Abstract

Abstract Background Tricuspid regurgitation (TR) is a relatively common echocardiographic finding and its proportional influence on prognosis and quality of life has been well described. A bidirectional relationship connects TR severity and its volume overload with right ventricular (RV) dilation and dysfunction. Purpose to assess the impact of RV size and function on TR severity. Material and Methods 116 stable patients with TR were enrolled at the time of echocardiography (43 men, 37%; mean age 74±13 years). TR severity was quantified by means of proximal isovelocity surface area (PISA) derived effective regurgitant orifice area (EROA) and regurgitant volume (RVol). RV size was assessed by RV End Diastolic Area (EDA) and RV function by RV Free Wall Longitudinal Strain (FWLS). Results TR was quantified mild in 23 patients, moderate in 53 and severe in 40 patients, with higher predominance of functional rather than organic etiology (101 vs 15 patients); median EROA was 31 mm2 and median RVol was 30 mL. Mean RV-FWLS was -25.9±7%, -21.4±7.4% and -18.4±6.4% respectively in mild, moderate and severe TR with a statistically significant difference between the groups (p=0.001).
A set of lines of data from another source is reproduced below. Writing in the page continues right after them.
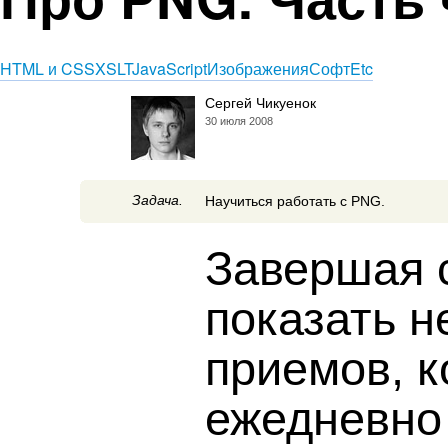
HTML и CSS
XSLT
JavaScript
Изображения
Софт
Etc
Сергей Чикуенок
30 июля 2008
Задача.
Научиться работать с PNG.
Завершая 
показать н
приемов, 
ежедневно 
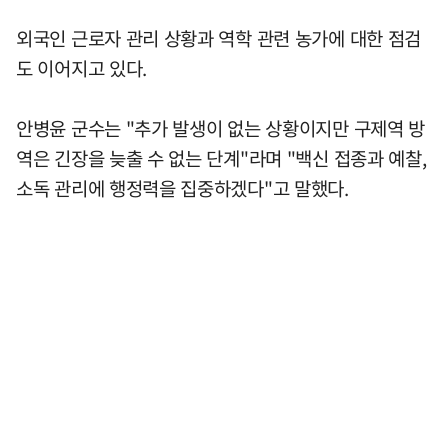
외국인 근로자 관리 상황과 역학 관련 농가에 대한 점검
도 이어지고 있다.
안병윤 군수는 "추가 발생이 없는 상황이지만 구제역 방
역은 긴장을 늦출 수 없는 단계"라며 "백신 접종과 예찰,
소독 관리에 행정력을 집중하겠다"고 말했다.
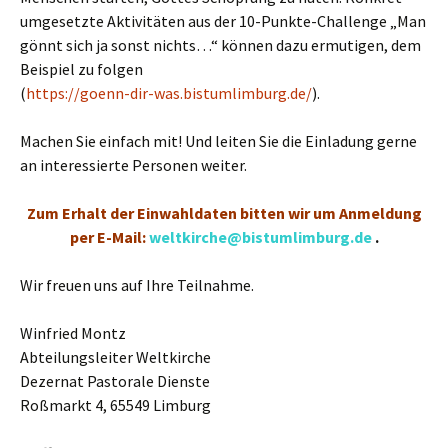
umgesetzte Aktivitäten aus der 10-Punkte-Challenge „Man
gönnt sich ja sonst nichts…“ können dazu ermutigen, dem
Beispiel zu folgen
(
https://goenn-dir-was.bistumlimburg.de/
).
Machen Sie einfach mit! Und leiten Sie die Einladung gerne
an interessierte Personen weiter.
Zum Erhalt der Einwahldaten bitten wir um Anmeldung
per E-Mail:
weltkirche@bistumlimburg.de
.
Wir freuen uns auf Ihre Teilnahme.
Winfried Montz
Abteilungsleiter Weltkirche
Dezernat Pastorale Dienste
Roßmarkt 4, 65549 Limburg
Mean RV-EDA was 19±7.7 cm2 in mild TR, 21.7±8.5 cm2 and 26.2±7 cm2 in moderate and severe TR respectively (p=0.002). In univariate analysis both RV-FWLS and RV-EDA were predictor of TR grade estimated by TR-EROA (p=0.012 and p<0.0001 respectively). In linear multivariable analysis only RV-EDA was an independent predictor of TR-EROA (p=0.001). A ROC curve analysis confirmed the better ability of RV-EDA to identify severe TR (sTR) compared to RV-FWLS (AUC=0.738 vs AUC=0.669). Conclusions RV remodeling in terms of chamber dilation seems to better predict a higher TR severity compared to RV dysfunction.